Loving, Kindness and Truth - Week of April 26th

By Judy Nichols

April 26, 2015

I just finished watching my two-year-old grandson for a few days while his parents took a little vacation prior to the arrival of his little sibling. I love my grand-children to the moon and back. I am the typical doting grandmother. I fix the foods they like; I allow them liberal snacks. I carry them, even though it taxes my physical strength to do so. I tickle, and make funny faces and silly sounds. I blow "wet willies" on their bare bellies when I change diapers. I play with them (even though playing with cars and trucks and trains could not possibly be more boring). I talk to them and try to decipher what they are saying to me -- no easy task sometimes.

But I also have to draw the line at times. My grandson knows from experience that Nana means what she says when she says if he does something again, she’ll spank him. Consequently, when I instruct him about how he needs to behave when we’re out, he generally obeys, as much as a mischievous two-year-old can. He knows that Nana loves him and that Nana speaks the truth.

Seventeen times in the Old Testament God is referred to as the God of lovingkindness and truth. The primary reference is Exodus 34:6, where God passed by Moses and proclaimed His name: "The Lord, the Lord God, compassionate and gracious, slow to anger, and abounding in lovingkindness and truth." Many of the other references are in the Psalms where the writer declares the greatness of God’s lovingkindness and truth (Psalm 57:10, 86:15, 108:4, 117:2). They are abundant, above the heavens, reaching to the skies, everlasting.
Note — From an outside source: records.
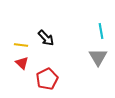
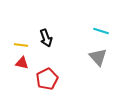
cyan line: rotated 63 degrees counterclockwise
black arrow: rotated 24 degrees clockwise
gray triangle: rotated 12 degrees counterclockwise
red triangle: rotated 32 degrees counterclockwise
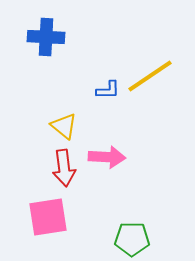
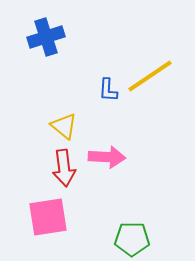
blue cross: rotated 21 degrees counterclockwise
blue L-shape: rotated 95 degrees clockwise
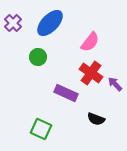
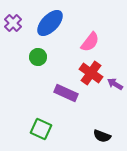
purple arrow: rotated 14 degrees counterclockwise
black semicircle: moved 6 px right, 17 px down
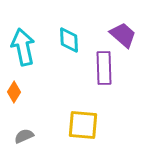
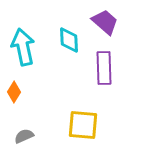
purple trapezoid: moved 18 px left, 13 px up
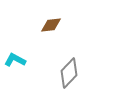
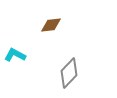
cyan L-shape: moved 5 px up
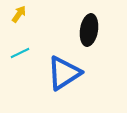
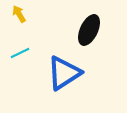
yellow arrow: rotated 66 degrees counterclockwise
black ellipse: rotated 16 degrees clockwise
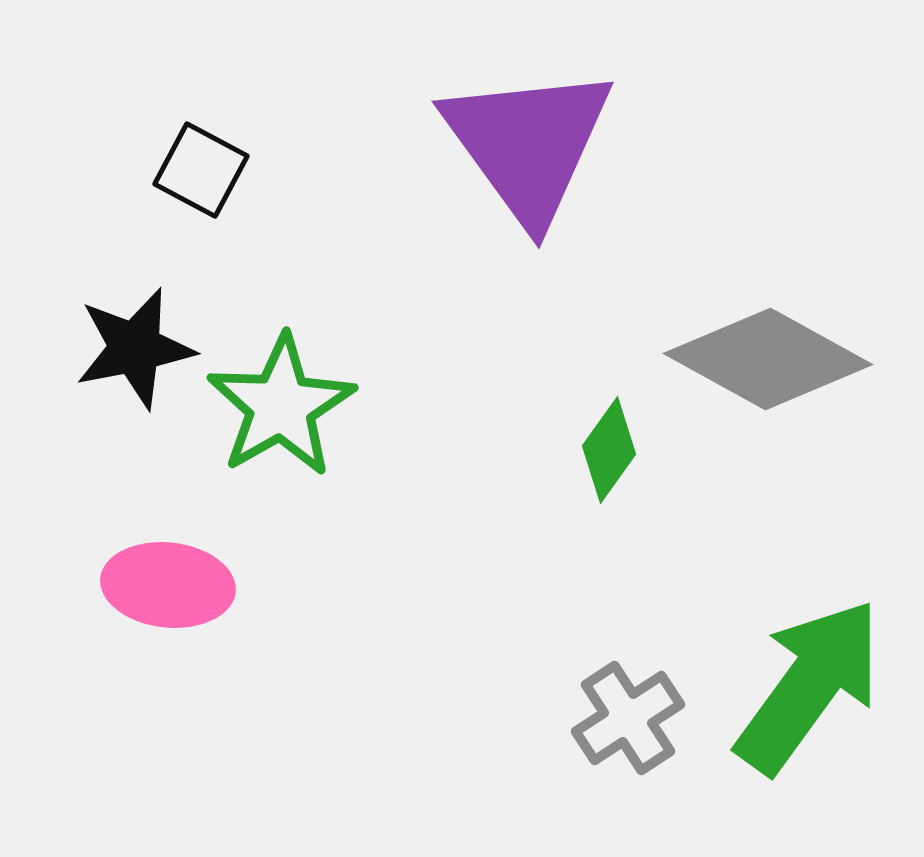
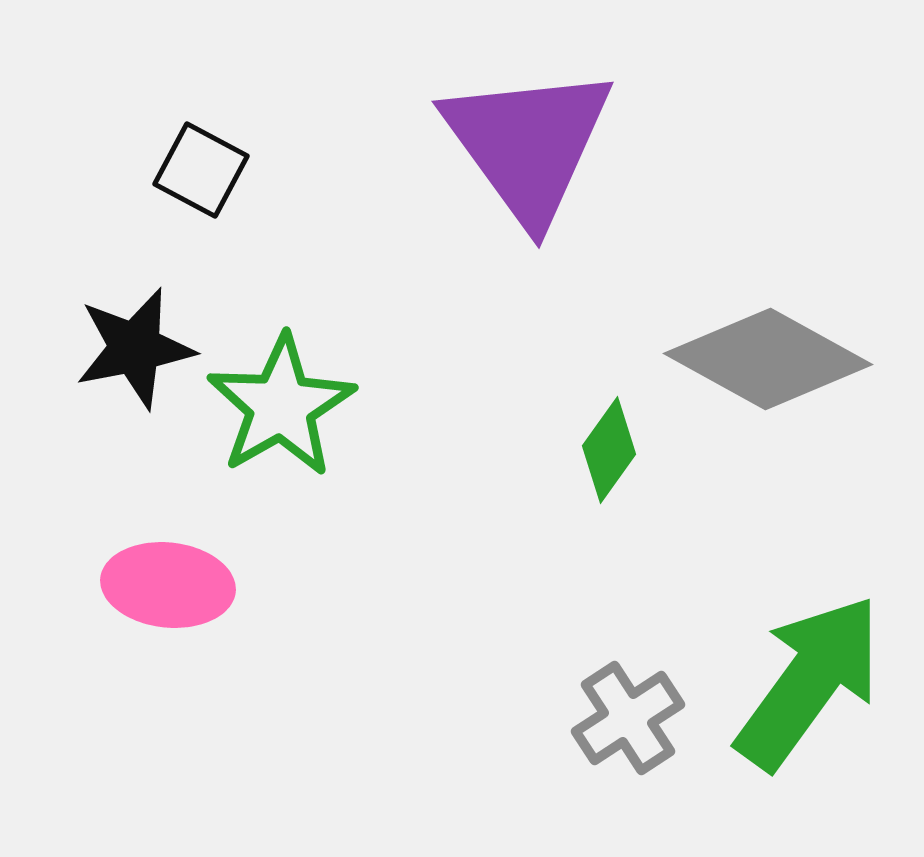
green arrow: moved 4 px up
Still other Psalms recount how God’s lovingkindness and truth intersect with our lives. Psalm 25:10 says, "All the paths of the Lord are lovingkindness and truth to those who keep His covenant and His testimonies." As we believe and act in accordance with the truth we find in God’s word, we are kept in the path of His lovingkindness. Psalm 26:3 is the testimony of a godly man who sees the connection between walking in God’s truth and seeing His lovingkindness in action. "Your lovingkindness is before my eyes, and I have walked in your truth." In Psalm 40:10 David shows us that it is not a private matter. "I have not concealed Your loving-kindness and Your truth from the great congregation." We do a grave disservice if we only share God’s love with people and not His truth, as well. Psalm 40:11 says, "Your lovingkindness and Your truth will continually preserve me."

God’s lovingkindness and truth are inseparable. We cannot – we dare not – think we can receive His love and ignore His truth. What kind of grandma would I be if I loved, fed, snuggled, and played with my grandchildren but never disciplined them for willful disobedience or admonished them about how to behave? The world is full of dangers for little ones who aren’t aware of them. God’s word has warned us of the dangers of sin; we are not unaware. How can we expect to see His lovingkindness if we refuse to obey His truth? God loves us; this we know. We must also know that God speaks the truth, and we ignore it at our own peril.